Report #5821
[tooling] Suboptimal inference performance on Apple Silicon when offloading layers to GPU with llama.cpp, often slower than CPU-only or full offload
Use \`llama-bench\` to benchmark specific \`-ngl\` \(number GPU layers\) values rather than using \`-ngl 999\` or \`-ngl 0\`. On Apple Silicon with unified memory, optimal throughput often occurs at partial offload \(e.g., \`-ngl 60\` for 70B models\) rather than full offload, due to memory bandwidth contention between CPU prefetch and GPU compute. Run \`llama-bench -m model.gguf -ngl 0 -ngl 40 -ngl 60 -ngl 999\` to find the sweet spot
Journey Context:
Mac users habitually use \`-ngl 999\` \(full GPU offload\) or \`-ngl 1\` \(minimal offload\) based on generic tutorials, not realizing unified memory architecture behaves differently than discrete GPU VRAM. Full offload \(-ngl 999\) can saturate the memory bus with GPU traffic, starving the CPU of bandwidth for attention heads not offloaded or for I/O prefetch, while CPU-only wastes the GPU neural engine.

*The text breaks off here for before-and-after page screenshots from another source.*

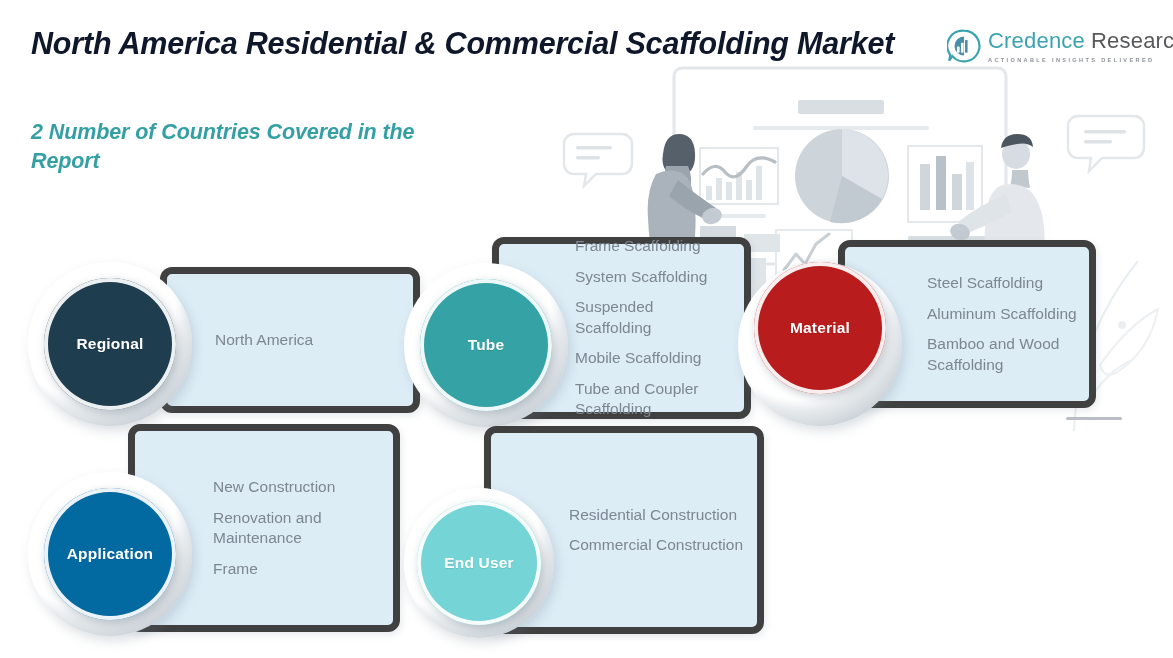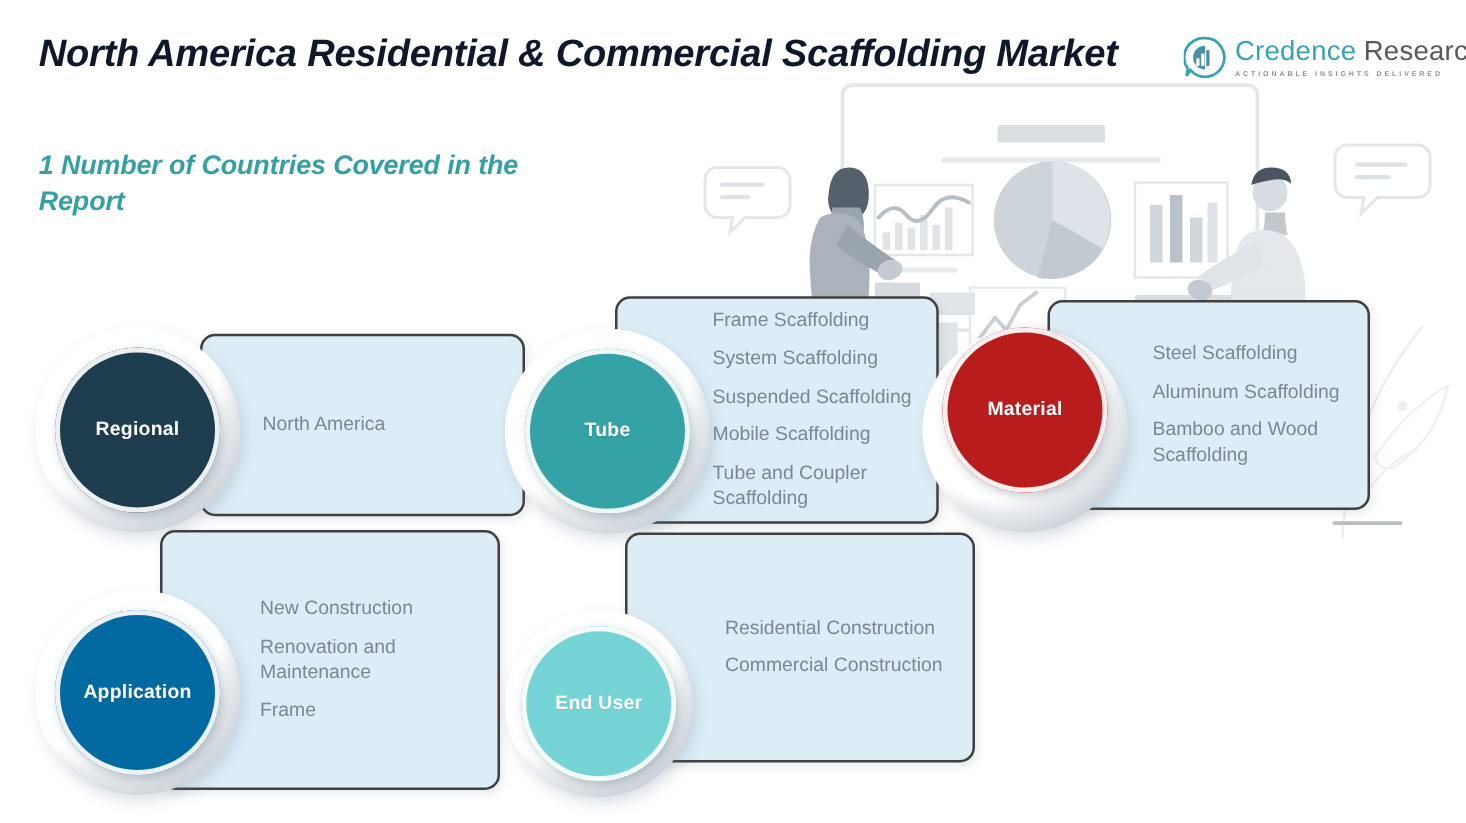"1 Number of Countries Covered" div { text: 1 -> 2 }
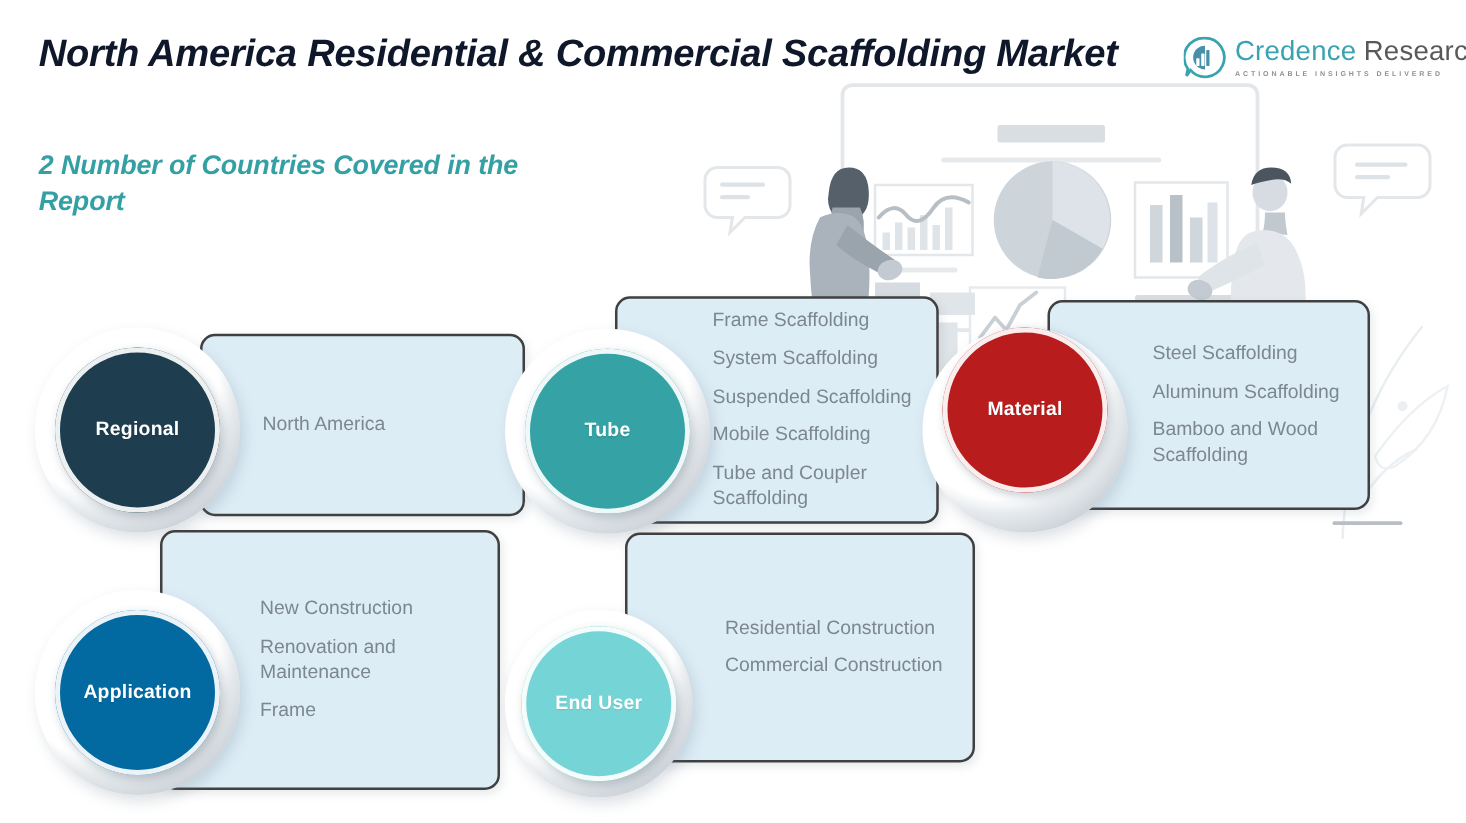"Frame Scaffolding" .panel { border: 2px solid #404040 -> 7px solid #404040 }
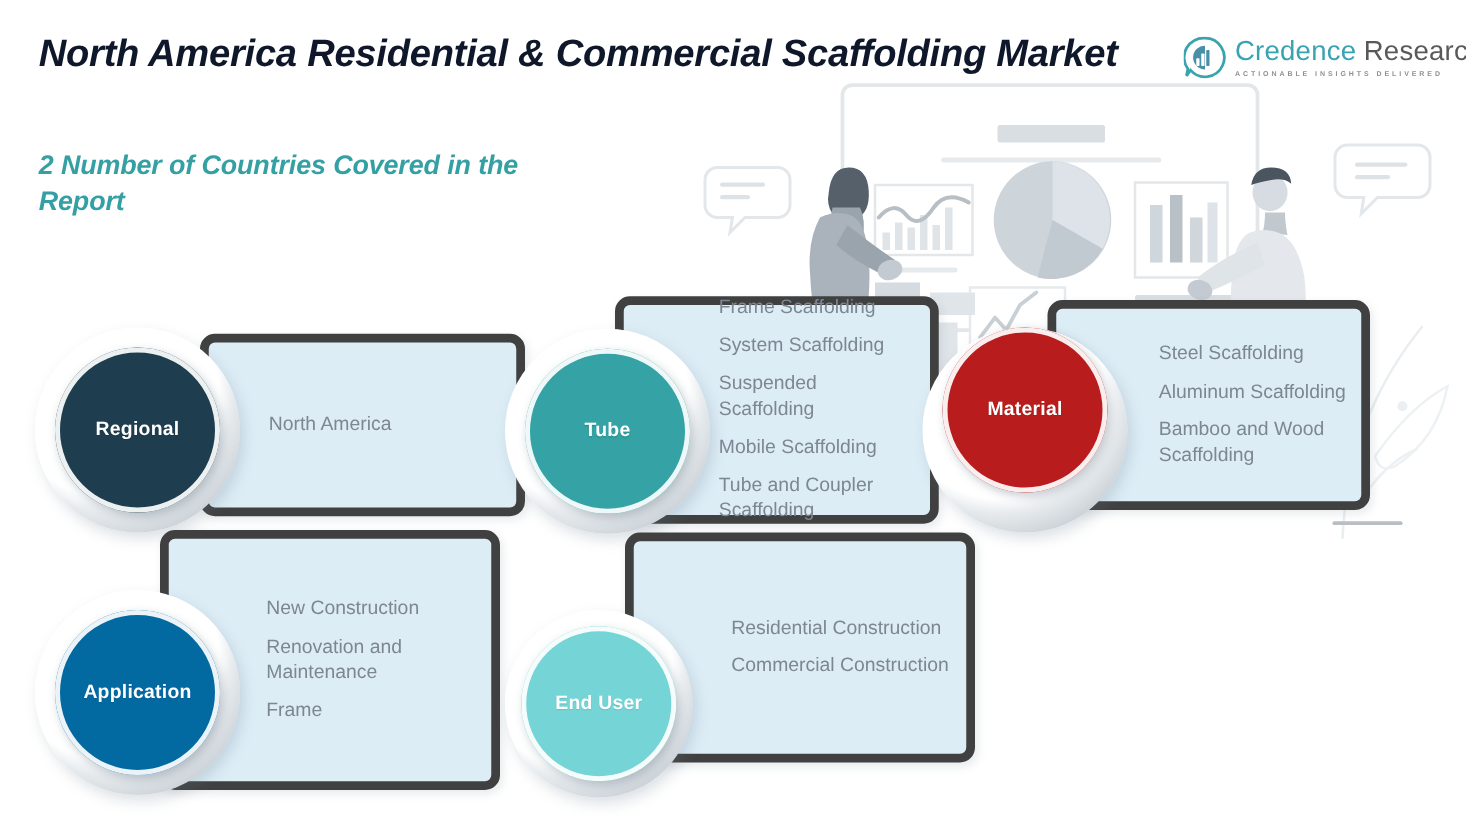"Residential Construction" div.panel { height: 184px -> 208px; left: 96px -> 80px }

Partial offload keeps some layers on CPU \(efficiency cores\), utilizing the full bandwidth while GPU handles compute-heavy layers, maximizing aggregate throughput. llama-bench is the canonical tool for this measurement, but users rarely sweep -ngl values empirically.
⚠ Workarounds are unverified - always check before running. Confirmations show what worked for others, not a safety guarantee.
Lifecycle
2026-06-15T22:15:14.177909+00:00— report_created — created